> _TASK_:
The whole listing below is to be output exactly, with no line skipped.

> _PROVIDED INFORMATION_:
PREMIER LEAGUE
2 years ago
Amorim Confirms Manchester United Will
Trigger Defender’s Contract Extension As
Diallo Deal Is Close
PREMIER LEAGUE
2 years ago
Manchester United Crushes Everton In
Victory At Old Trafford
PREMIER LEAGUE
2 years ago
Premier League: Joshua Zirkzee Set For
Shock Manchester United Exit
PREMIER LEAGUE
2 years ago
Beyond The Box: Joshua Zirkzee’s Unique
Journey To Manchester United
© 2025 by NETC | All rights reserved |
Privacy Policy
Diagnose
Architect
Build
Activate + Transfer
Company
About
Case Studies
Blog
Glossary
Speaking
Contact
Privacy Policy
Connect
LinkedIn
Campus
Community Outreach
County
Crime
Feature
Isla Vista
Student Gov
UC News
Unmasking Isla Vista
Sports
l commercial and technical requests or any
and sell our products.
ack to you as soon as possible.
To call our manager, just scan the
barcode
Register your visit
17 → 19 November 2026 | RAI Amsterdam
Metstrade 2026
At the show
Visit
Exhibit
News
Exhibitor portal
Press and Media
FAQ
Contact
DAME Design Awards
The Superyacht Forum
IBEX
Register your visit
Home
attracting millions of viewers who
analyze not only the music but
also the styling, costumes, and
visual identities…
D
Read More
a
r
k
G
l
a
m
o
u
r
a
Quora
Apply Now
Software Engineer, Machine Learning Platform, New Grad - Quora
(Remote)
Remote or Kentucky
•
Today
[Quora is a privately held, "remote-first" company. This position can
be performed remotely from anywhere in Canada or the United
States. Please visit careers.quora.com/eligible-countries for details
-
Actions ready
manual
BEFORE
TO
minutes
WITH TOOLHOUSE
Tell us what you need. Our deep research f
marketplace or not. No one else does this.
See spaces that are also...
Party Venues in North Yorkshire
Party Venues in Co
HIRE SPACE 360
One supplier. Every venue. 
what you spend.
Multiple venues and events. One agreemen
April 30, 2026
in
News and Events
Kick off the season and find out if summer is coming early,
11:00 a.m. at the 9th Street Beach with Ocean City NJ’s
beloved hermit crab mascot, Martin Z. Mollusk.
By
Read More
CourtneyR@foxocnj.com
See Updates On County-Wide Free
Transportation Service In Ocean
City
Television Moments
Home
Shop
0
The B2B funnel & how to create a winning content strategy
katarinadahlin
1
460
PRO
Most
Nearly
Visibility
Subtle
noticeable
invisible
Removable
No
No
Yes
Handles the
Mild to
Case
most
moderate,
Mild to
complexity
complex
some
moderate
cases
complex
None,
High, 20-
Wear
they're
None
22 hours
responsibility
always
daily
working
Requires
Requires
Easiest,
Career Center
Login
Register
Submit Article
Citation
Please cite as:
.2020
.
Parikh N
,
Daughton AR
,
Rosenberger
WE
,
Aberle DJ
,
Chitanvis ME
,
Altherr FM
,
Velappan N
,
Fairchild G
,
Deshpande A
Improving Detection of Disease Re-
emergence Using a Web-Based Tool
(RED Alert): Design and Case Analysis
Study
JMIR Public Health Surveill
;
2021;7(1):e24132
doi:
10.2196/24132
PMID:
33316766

> _EXERCISE RESPONSE_:
PREMIER LEAGUE
2 years ago
Amorim Confirms Manchester United Will
Trigger Defender’s Contract Extension As
Diallo Deal Is Close
PREMIER LEAGUE
2 years ago
Manchester United Crushes Everton In
Victory At Old Trafford
PREMIER LEAGUE
2 years ago
Premier League: Joshua Zirkzee Set For
Shock Manchester United Exit
PREMIER LEAGUE
2 years ago
Beyond The Box: Joshua Zirkzee’s Unique
Journey To Manchester United
© 2025 by NETC | All rights reserved |
Privacy Policy
Diagnose
Architect
Build
Activate + Transfer
Company
About
Case Studies
Blog
Glossary
Speaking
Contact
Privacy Policy
Connect
LinkedIn
Campus
Community Outreach
County
Crime
Feature
Isla Vista
Student Gov
UC News
Unmasking Isla Vista
Sports
l commercial and technical requests or any
and sell our products.
ack to you as soon as possible.
To call our manager, just scan the
barcode
Register your visit
17 → 19 November 2026 | RAI Amsterdam
Metstrade 2026
At the show
Visit
Exhibit
News
Exhibitor portal
Press and Media
FAQ
Contact
DAME Design Awards
The Superyacht Forum
IBEX
Register your visit
Home
attracting millions of viewers who
analyze not only the music but
also the styling, costumes, and
visual identities…
D
Read More
a
r
k
G
l
a
m
o
u
r
a
Quora
Apply Now
Software Engineer, Machine Learning Platform, New Grad - Quora
(Remote)
Remote or Kentucky
•
Today
[Quora is a privately held, "remote-first" company. This position can
be performed remotely from anywhere in Canada or the United
States. Please visit careers.quora.com/eligible-countries for details
-
Actions ready
manual
BEFORE
TO
minutes
WITH TOOLHOUSE
Tell us what you need. Our deep research f
marketplace or not. No one else does this.
See spaces that are also...
Party Venues in North Yorkshire
Party Venues in Co
HIRE SPACE 360
One supplier. Every venue. 
what you spend.
Multiple venues and events. One agreemen
April 30, 2026
in
News and Events
Kick off the season and find out if summer is coming early,
11:00 a.m. at the 9th Street Beach with Ocean City NJ’s
beloved hermit crab mascot, Martin Z. Mollusk.
By
Read More
CourtneyR@foxocnj.com
See Updates On County-Wide Free
Transportation Service In Ocean
City
Television Moments
Home
Shop
0
The B2B funnel & how to create a winning content strategy
katarinadahlin
1
460
PRO
Most
Nearly
Visibility
Subtle
noticeable
invisible
Removable
No
No
Yes
Handles the
Mild to
Case
most
moderate,
Mild to
complexity
complex
some
moderate
cases
complex
None,
High, 20-
Wear
they're
None
22 hours
responsibility
always
daily
working
Requires
Requires
Easiest,
Career Center
Login
Register
Submit Article
Citation
Please cite as:
.2020
.
Parikh N
,
Daughton AR
,
Rosenberger
WE
,
Aberle DJ
,
Chitanvis ME
,
Altherr FM
,
Velappan N
,
Fairchild G
,
Deshpande A
Improving Detection of Disease Re-
emergence Using a Web-Based Tool
(RED Alert): Design and Case Analysis
Study
JMIR Public Health Surveill
;
2021;7(1):e24132
doi:
10.2196/24132
PMID:
33316766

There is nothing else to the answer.